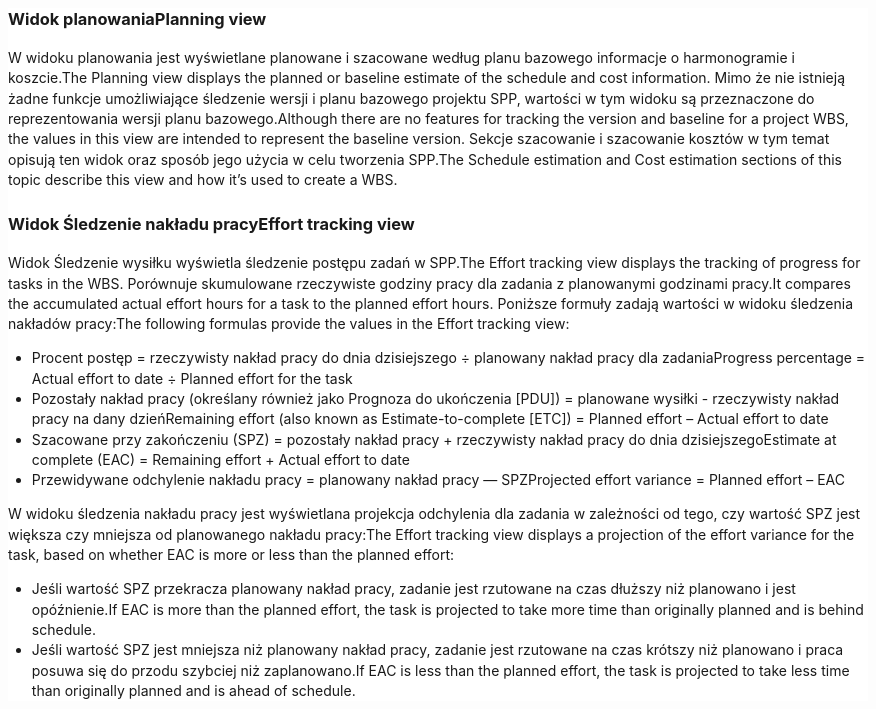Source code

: ### <a name="planning-view"></a><span data-ttu-id="a2d3b-236">Widok planowania</span><span class="sxs-lookup"><span data-stu-id="a2d3b-236">Planning view</span></span>

<span data-ttu-id="a2d3b-237">W widoku planowania jest wyświetlane planowane i szacowane według planu bazowego informacje o harmonogramie i koszcie.</span><span class="sxs-lookup"><span data-stu-id="a2d3b-237">The Planning view displays the planned or baseline estimate of the schedule and cost information.</span></span> <span data-ttu-id="a2d3b-238">Mimo że nie istnieją żadne funkcje umożliwiające śledzenie wersji i planu bazowego projektu SPP, wartości w tym widoku są przeznaczone do reprezentowania wersji planu bazowego.</span><span class="sxs-lookup"><span data-stu-id="a2d3b-238">Although there are no features for tracking the version and baseline for a project WBS, the values in this view are intended to represent the baseline version.</span></span> <span data-ttu-id="a2d3b-239">Sekcje szacowanie i szacowanie kosztów w tym temat opisują ten widok oraz sposób jego użycia w celu tworzenia SPP.</span><span class="sxs-lookup"><span data-stu-id="a2d3b-239">The Schedule estimation and Cost estimation sections of this topic describe this view and how it’s used to create a WBS.</span></span>

### <a name="effort-tracking-view"></a><span data-ttu-id="a2d3b-240">Widok Śledzenie nakładu pracy</span><span class="sxs-lookup"><span data-stu-id="a2d3b-240">Effort tracking view</span></span>

<span data-ttu-id="a2d3b-241">Widok Śledzenie wysiłku wyświetla śledzenie postępu zadań w SPP.</span><span class="sxs-lookup"><span data-stu-id="a2d3b-241">The Effort tracking view displays the tracking of progress for tasks in the WBS.</span></span> <span data-ttu-id="a2d3b-242">Porównuje skumulowane rzeczywiste godziny pracy dla zadania z planowanymi godzinami pracy.</span><span class="sxs-lookup"><span data-stu-id="a2d3b-242">It compares the accumulated actual effort hours for a task to the planned effort hours.</span></span> <span data-ttu-id="a2d3b-243">Poniższe formuły zadają wartości w widoku śledzenia nakładów pracy:</span><span class="sxs-lookup"><span data-stu-id="a2d3b-243">The following formulas provide the values in the Effort tracking view:</span></span>

-   <span data-ttu-id="a2d3b-244">Procent postęp = rzeczywisty nakład pracy do dnia dzisiejszego ÷ planowany nakład pracy dla zadania</span><span class="sxs-lookup"><span data-stu-id="a2d3b-244">Progress percentage = Actual effort to date ÷ Planned effort for the task</span></span>
-   <span data-ttu-id="a2d3b-245">Pozostały nakład pracy (określany również jako Prognoza do ukończenia \[PDU\]) = planowane wysiłki - rzeczywisty nakład pracy na dany dzień</span><span class="sxs-lookup"><span data-stu-id="a2d3b-245">Remaining effort (also known as Estimate-to-complete \[ETC\]) = Planned effort – Actual effort to date</span></span>
-   <span data-ttu-id="a2d3b-246">Szacowane przy zakończeniu (SPZ) = pozostały nakład pracy + rzeczywisty nakład pracy do dnia dzisiejszego</span><span class="sxs-lookup"><span data-stu-id="a2d3b-246">Estimate at complete (EAC) = Remaining effort + Actual effort to date</span></span>
-   <span data-ttu-id="a2d3b-247">Przewidywane odchylenie nakładu pracy = planowany nakład pracy — SPZ</span><span class="sxs-lookup"><span data-stu-id="a2d3b-247">Projected effort variance = Planned effort – EAC</span></span>

<span data-ttu-id="a2d3b-248">W widoku śledzenia nakładu pracy jest wyświetlana projekcja odchylenia dla zadania w zależności od tego, czy wartość SPZ jest większa czy mniejsza od planowanego nakładu pracy:</span><span class="sxs-lookup"><span data-stu-id="a2d3b-248">The Effort tracking view displays a projection of the effort variance for the task, based on whether EAC is more or less than the planned effort:</span></span>

-   <span data-ttu-id="a2d3b-249">Jeśli wartość SPZ przekracza planowany nakład pracy, zadanie jest rzutowane na czas dłuższy niż planowano i jest opóźnienie.</span><span class="sxs-lookup"><span data-stu-id="a2d3b-249">If EAC is more than the planned effort, the task is projected to take more time than originally planned and is behind schedule.</span></span>
-   <span data-ttu-id="a2d3b-250">Jeśli wartość SPZ jest mniejsza niż planowany nakład pracy, zadanie jest rzutowane na czas krótszy niż planowano i praca posuwa się do przodu szybciej niż zaplanowano.</span><span class="sxs-lookup"><span data-stu-id="a2d3b-250">If EAC is less than the planned effort, the task is projected to take less time than originally planned and is ahead of schedule.</span></span>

********

Return, word for word, the lines of the data above from the line with "Śledzenie nakładu pracy</span><span" through the line with "for the task</span></span>", inclusive.

### <a name="effort-tracking-view"></a><span data-ttu-id="a2d3b-240">Widok Śledzenie nakładu pracy</span><span class="sxs-lookup"><span data-stu-id="a2d3b-240">Effort tracking view</span></span>

<span data-ttu-id="a2d3b-241">Widok Śledzenie wysiłku wyświetla śledzenie postępu zadań w SPP.</span><span class="sxs-lookup"><span data-stu-id="a2d3b-241">The Effort tracking view displays the tracking of progress for tasks in the WBS.</span></span> <span data-ttu-id="a2d3b-242">Porównuje skumulowane rzeczywiste godziny pracy dla zadania z planowanymi godzinami pracy.</span><span class="sxs-lookup"><span data-stu-id="a2d3b-242">It compares the accumulated actual effort hours for a task to the planned effort hours.</span></span> <span data-ttu-id="a2d3b-243">Poniższe formuły zadają wartości w widoku śledzenia nakładów pracy:</span><span class="sxs-lookup"><span data-stu-id="a2d3b-243">The following formulas provide the values in the Effort tracking view:</span></span>

-   <span data-ttu-id="a2d3b-244">Procent postęp = rzeczywisty nakład pracy do dnia dzisiejszego ÷ planowany nakład pracy dla zadania</span><span class="sxs-lookup"><span data-stu-id="a2d3b-244">Progress percentage = Actual effort to date ÷ Planned effort for the task</span></span>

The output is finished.